Speaking of movement and dance, I just found out I'll be teaching an Introduction to Physical Theater in Naha City starting this summer.  I'm very excited to do this!  When I get the information from the organization that's hosting my class, I'll post more about it.  It'll be really fun and if you're in Okinawa, I hope you can join.  It's open to anyone, regardless of whether you've ever done theater or not, or whether you speak English or Japanese.  Since it's physical theater, I'll be using methods such as mime, clowning, simple dance phrases/choreography, and how to incorporate words into the physical expressions we'll be creating.  But mostly we'll spend time playing games and learning how to express ourselves freely, despite the limitations of language.  Good times.

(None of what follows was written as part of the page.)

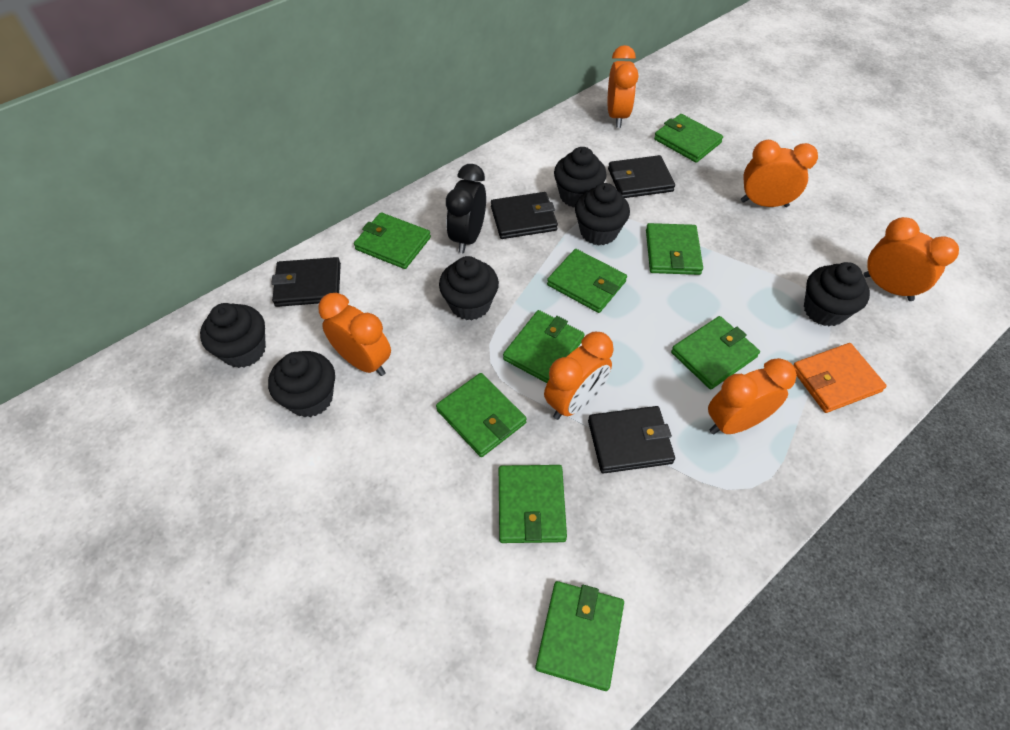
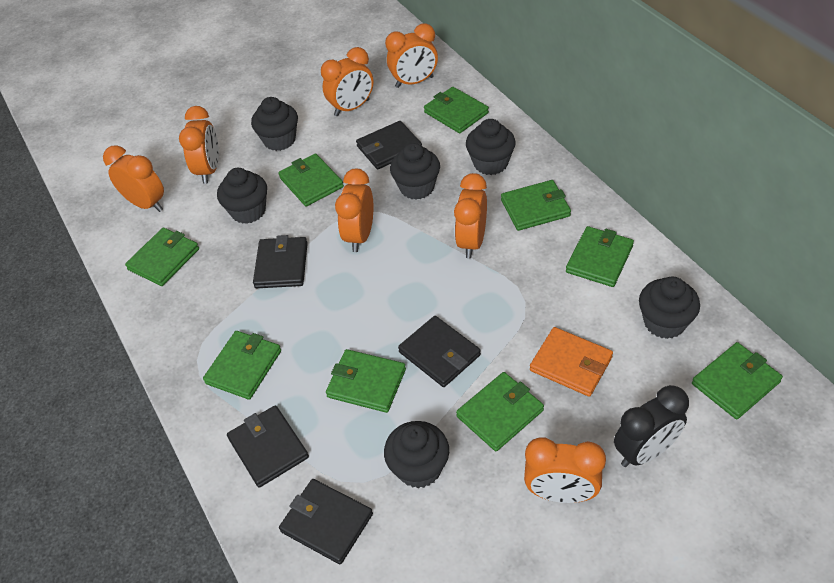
black wallet: [271,257,341,307] [491,192,558,239] [588,406,675,474] [608,155,675,198] = 4 -> [227,405,309,488] [253,235,308,288] [279,479,373,565] [356,121,422,170] [398,316,481,387] = 5
orange clock: [319,293,391,376] [544,332,613,420] [608,45,638,128] [708,358,797,435] [741,140,818,207] [864,217,959,301] = 6 -> [103,145,164,212] [179,106,219,184] [321,47,374,116] [335,169,373,252] [385,23,438,88] [454,173,487,259] [524,437,606,503] = 7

Have a wonderful Golden Week! <3

What reality?


  1. Hello! This may be inappropriate because I imagine you have quite a large following, but nevertheless, I would like to nominate you for a Liebster Award:

  2. Hi! Thanks for the nomination! I am sorry I missed your carnival event. It slipped my mind until now. I hope you host another one, as I would love to participate. I'll definitely do this Liebster Award. It's so kind of you to nominate me for this. I really appreciate that you've reached out as one blogger to another.

    Thanks again!

  3. Hello. I just found your blog and opened this entry, and I liked it quite a lot.
    I just wanted to write a comment when I saw your paragraph about teaching English only in English and I wanted to say this.
    I grew up in Lithuania, here we have English lessons for ten years in a row, from the elementary school to highschool. Since the grade 9 I sucked at English, I really did. And when the grade 10 started, we got an English teacher, who encouraged us to speak English and, most important, //try// to speak English until the very end in the lesson, without using anything else to express the words we don't actually know in English. I just wanted to say, that, at first, it was very hard. Yet it got better and better, and we had a challenge to move on, and try better. It was very hard at times, sometimes to understand what a teacher had in mind by saying this or that, and sometimes try to make a definition of the word we don't know, but when we are allowed to use our own language besides English, it not also helps but lets you make up excuses and stop learning so hard.
    And yes, since I experienced this, teachers, that teach this way, has to be very, very fluent in English.

    I can't wait to read more of your blog :)

  4. Hi! Thank you so much for your lovely comment. I appreciate feedback about this topic, especially from someone who learned English as an second language. I really want to help my students. I enjoy teaching them and they seem to enjoy Oral Communication class. The thing I've noticed is how often the teachers still translate things into Japanese, which I think is really really bad for the students. Yes, they get the information and understand quicker, but I think they become very reliant and sort of programmed to always assume that English will be translated into Japanese for them. It's really a shame that the teachers are doing this to the students. I do believe it will hold this country back in the long run.